Ночью я стоял рядом с вахтенным и всматривался в чёрные с белыми гребешками волны, когда капитан вошёл в рубку.
— Что, не терпится Америку увидеть? — спросил он.
— Не терпится, — сказал я.
— Ничего, — рассмеялся капитан. — Скоро начнётся: «Дорого-дёшево, дорого-дёшево».
— Как это? — не понял я.
— А так! О чём бы они ни говорили, всё оценят: дорого или дёшево. Дом? «Дорого-дёшево». Земля? «Дорого-дёшево». Гость? «Дорого или дёшево».
Я посмотрел на капитана, не шутит ли. А он глянул в окно и спокойно сказал:
— Сейчас узнаем, сколько вам ждать… Атлас Вогизыч! Сколько до Америки? По-моему, три тысячи пятьдесят миль.
Я удивился: будто у него в голове целый вычислительный центр: раз, раз — и готово!

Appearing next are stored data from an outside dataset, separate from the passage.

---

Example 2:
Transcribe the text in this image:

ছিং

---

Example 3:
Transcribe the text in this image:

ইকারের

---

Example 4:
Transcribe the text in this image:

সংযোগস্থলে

— Три тысячи четыреста шестьдесят, Пётр Константинович! — крикнул Атлас.
— Завтра определимся по звёздам, — сказал капитан.
За окном всё гудел ветер. Звёзд не было. Но на горизонте (или мне показалось?) вдруг вспыхнуло какое-то пятно и засветилось облако. Потом пламя поднялось выше.

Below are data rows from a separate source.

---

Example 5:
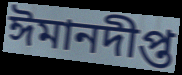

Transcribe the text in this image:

ঈমানদীপ্ত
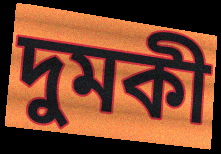
দুমকী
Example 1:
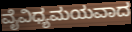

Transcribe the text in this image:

ವೈವಿಧ್ಯಮಯವಾದ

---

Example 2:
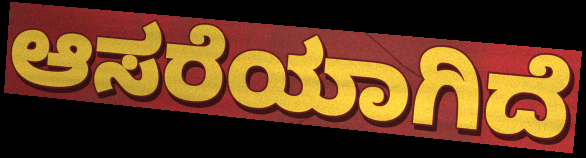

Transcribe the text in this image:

ಆಸರೆಯಾಗಿದೆ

Атлас Вогизыч, выбежав на крыло, тревожно крикнул:
— Пётр Константинович! Судно! Смотрите!
— Это вон то, где пожар? — небрежно спросил капитан. Я поразился. На тебе: пожар, а он хоть бы что!
— Это поднимается луна, штурман! — усмехнулся капитан.
Атлас засмеялся:
— Вот ёлки-палки!
В самом деле, через несколько минут из облака вырвался серп, боднул одну тучу, другую и быстро побежал вперёд. А за ним по морю потянулась ломкая золотая дорожка.
И капитан сказал:
— Ну вот, будет завтра боцману радость! Так оно и получилось.

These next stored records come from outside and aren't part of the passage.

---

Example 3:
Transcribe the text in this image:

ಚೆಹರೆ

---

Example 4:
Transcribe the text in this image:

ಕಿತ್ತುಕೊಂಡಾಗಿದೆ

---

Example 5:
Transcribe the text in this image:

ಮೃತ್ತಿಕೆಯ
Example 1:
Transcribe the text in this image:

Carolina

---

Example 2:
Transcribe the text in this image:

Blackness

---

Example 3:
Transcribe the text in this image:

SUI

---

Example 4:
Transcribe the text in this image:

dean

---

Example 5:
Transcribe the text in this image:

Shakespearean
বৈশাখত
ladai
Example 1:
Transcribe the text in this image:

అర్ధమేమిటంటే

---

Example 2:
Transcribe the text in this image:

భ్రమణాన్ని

Повеселел к утру ветер, напружился, навалился на стену тумана и сдвинул её за корму. Вырвалось сверху солнце, вывалило разом все лучи. Будто долго было связано, и вдруг лопнула эта связка, разлетелся свет во все стороны. На палубу, на облака.
Посинели волны, побежали широкие, чистые, каждая с белым воротником.
Боцман вышел, глазом, как миноискателем, прошёлся по палубе, посмотрел вверх и шумнул:
— Ну, гвардия, за дело! Не терять солнышка.
Как-то ко мне в каюту заглянул Федотыч:
— В машину сводить просил?
— Просил, — сказал я.
— Ну пошли. Только забежим за Виктором Санычем. Но Виктор Саныч, закатав рукава, вычерчивал на ватмане трюмы, размечал положение груза и отмахнулся:
— Некогда, Федотыч! Капитан ждёт. Это не то, что твоё хозяйство. Тут нужен расчёт!
— Ну ладно, — сдерживая улыбку, сказал мне Федотыч. — Что ж, пошли. Посмотрим, что ты скажешь про наше хозяйство.
— Только осторожно! — крикнул мне вслед Виктор Саныч. — А то он привык по сопкам бегать за козлами да кабанами. Охотник.
Из машинного отделения вырвался такой жар и грохот, будто навстречу летел невидимый раскалённый поезд. У порога стояло с десяток пар сандалий, а в сторонке несколько пар замасленных — сменных, только для машины. Федотыч надел одни, я — другие и, держась за поручни, стал спускаться за ним.
Надраенные металлические лесенки уходили вниз этажей на десять. Кругом грохотали механизмы, гулко двигались гигантские поршни. Они выдыхали жар и потно блестели от горячего масла, совсем как спины людей во время напряжённой работы. Шумел целый металлический городок. Тут и там сверкали яркие цилиндры и кубы. А в отсеке за решёткой работала такая электростанция, что не у всякого города найдётся.